# Fuel capacity



## smackdaddy53 (Feb 4, 2014)

I am going to run a '96 Mercury 45 Jet which has a 60 powerhead on my 1652 mod v poling skiff that I am getting close to installing a fuel tank under the stern deck. What capacity fuel tank would you guys recommend? I will make a couple of 20-30 mile runs now and then but will generally run 10-20 miles on most trips. I dont want to have so much capacity that I get bow heavy when I fill up but want enough to get me around with no problems (running low on fuel)... I am looking at 18-25 gallon Moeller Marine tanks right now. 
Here is my tank floor that can hold a tank up to 26"x23"x12" which is about a 28 gallon tank. I can move the angle out to about 27" max width. The panel in front will be easily removed to access the tank and I am aware I will need one with an offset sending unit and fill tube to clear the center brace.


----------



## smackdaddy53 (Feb 5, 2014)

Ok, then can someone give me sn idea of fuel consumption on that two stroke motor with a three blade stainless impeller?


----------



## RiverBottomOutdoors (Feb 5, 2014)

My 1656 has a 4-stroke 60/40 jet and a 12 gallon tank....I've gone 40 miles on it.

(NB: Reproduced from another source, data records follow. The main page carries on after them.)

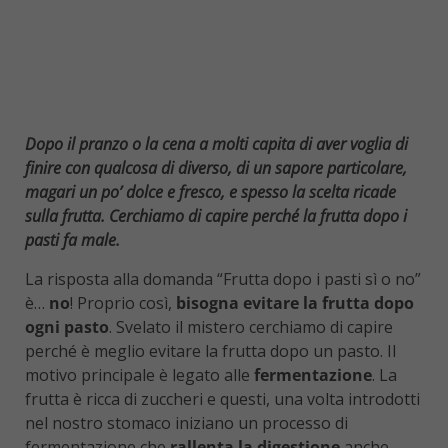
Dopo il pranzo o la cena a molti capita di aver voglia di
finire con qualcosa di diverso, di un sapore particolare,
magari un po’ dolce e fresco, e spesso la scelta ricade
sulla frutta. Cerchiamo di capire perché la frutta dopo i
pasti fa male.
La risposta alla domanda “Frutta dopo i pasti sì o no”
è…
no
! Proprio così,
bisogna evitare la frutta dopo
ogni pasto
. Svelato il mistero cerchiamo di capire
perché è meglio evitare la frutta dopo un pasto. Il
motivo principale è legato alle
fermentazione
. La
frutta è ricca di zuccheri e questi, una volta introdotti
nel nostro stomaco iniziano un processo di
fermentazione che
rallenta la digestione
anche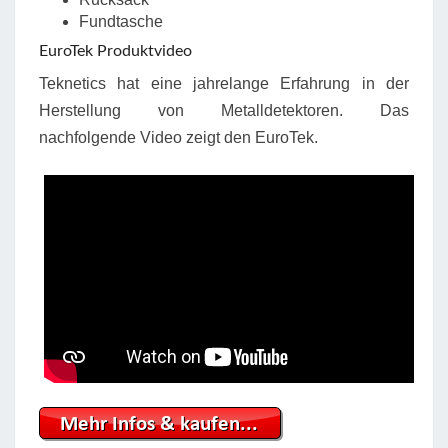
Fundtasche
EuroTek Produktvideo
Teknetics hat eine jahrelange Erfahrung in der
Herstellung von Metalldetektoren. Das
nachfolgende Video zeigt den EuroTek.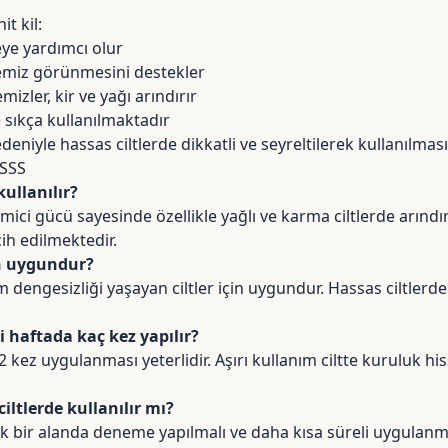
t kil:
ye yardımcı olur
emiz görünmesini destekler
mizler, kir ve yağı arındırır
 sıkça kullanılmaktadır
eniyle hassas ciltlerde dikkatli ve seyreltilerek kullanılmas
 SSS
kullanılır?
emici gücü sayesinde özellikle yağlı ve karma ciltlerde arındı
ih edilmektedir.
çin uygundur?
 dengesizliği yaşayan ciltler için uygundur. Hassas ciltlerde
 haftada kaç kez yapılır?
 kez uygulanması yeterlidir. Aşırı kullanım ciltte kuruluk his
iltlerde kullanılır mı?
k bir alanda deneme yapılmalı ve daha kısa süreli uygulanma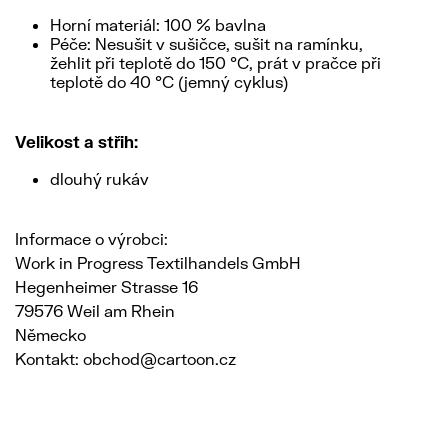
Horní materiál: 100 % bavlna
Péče: Nesušit v sušičce, sušit na ramínku,
žehlit při teplotě do 150 °C, prát v pračce při
teplotě do 40 °C (jemný cyklus)
Velikost a střih:
dlouhý rukáv
Informace o výrobci:
Work in Progress Textilhandels GmbH
Hegenheimer Strasse 16
79576 Weil am Rhein
Německo
Kontakt: obchod@cartoon.cz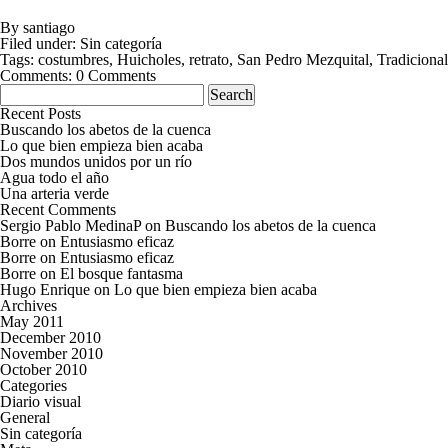
By
santiago
Filed under:
Sin categoría
Tags:
costumbres
,
Huicholes
,
retrato
,
San Pedro Mezquital
,
Tradicional
Comments:
0 Comments
Search
for:
Recent Posts
Buscando los abetos de la cuenca
Lo que bien empieza bien acaba
Dos mundos unidos por un río
Agua todo el año
Una arteria verde
Recent Comments
Sergio Pablo MedinaP
on
Buscando los abetos de la cuenca
Borre
on
Entusiasmo eficaz
Borre
on
Entusiasmo eficaz
Borre
on
El bosque fantasma
Hugo Enrique
on
Lo que bien empieza bien acaba
Archives
May 2011
December 2010
November 2010
October 2010
Categories
Diario visual
General
Sin categoría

With nothing more than a hunch, I think the range is probably about 50 miles.


----------



## smackdaddy53 (Feb 5, 2014)

I already have a 24 gallon tank for it so I will probably stick with that. Im sure a 2 stroke is not as economical as a four stroke. Probably looking at 2-3 mpg if I romp it. I think I am going to keep the tank I have. Thanks RBO...


----------



## RiverBottomOutdoors (Feb 5, 2014)

I think that makes sense.....capacity if you need it...doesn't mean you have to keep it filled when you don't.


----------



## Paul Marx (Feb 5, 2014)

Put the 24 in it . She's not a sipper Smack . Not sure if you know my area , but I would run with 12 gallons from Bayou Vista out to Karankawa lake taking all kinds of back roads loaded with refreshments and a friend :mrgreen: . I would have to keep an eye on it , but never ran out . Fill the big tank you've got and run everywhere you would normally fish and see what you burn.


----------



## smackdaddy53 (Feb 5, 2014)

Paul Marx said:


> Put the 24 in it . She's not a sipper Smack . Not sure if you know my area , but I would run with 12 gallons from Bayou Vista out to Karankawa lake taking all kinds of back roads loaded with refreshments and a friend :mrgreen: . I would have to keep an eye on it , but never ran out . Fill the big tank you've got and run everywhere you would normally fish and see what you burn.


Yeah I knew she would be less of a sipper and more of a chugger just like me...haha
I figured the 25 would be fine but with the opening I have enough room to go a few inches wider and jump up to 28 gallons or so. Most of my runs will be around 10-20 miles or so. I can't wait to see how it all comes together. 
Thanks


----------



## Paul Marx (Feb 6, 2014)

" I can't wait to see how it all comes together. "

I think we are all on the edge of our seats. [-o<


----------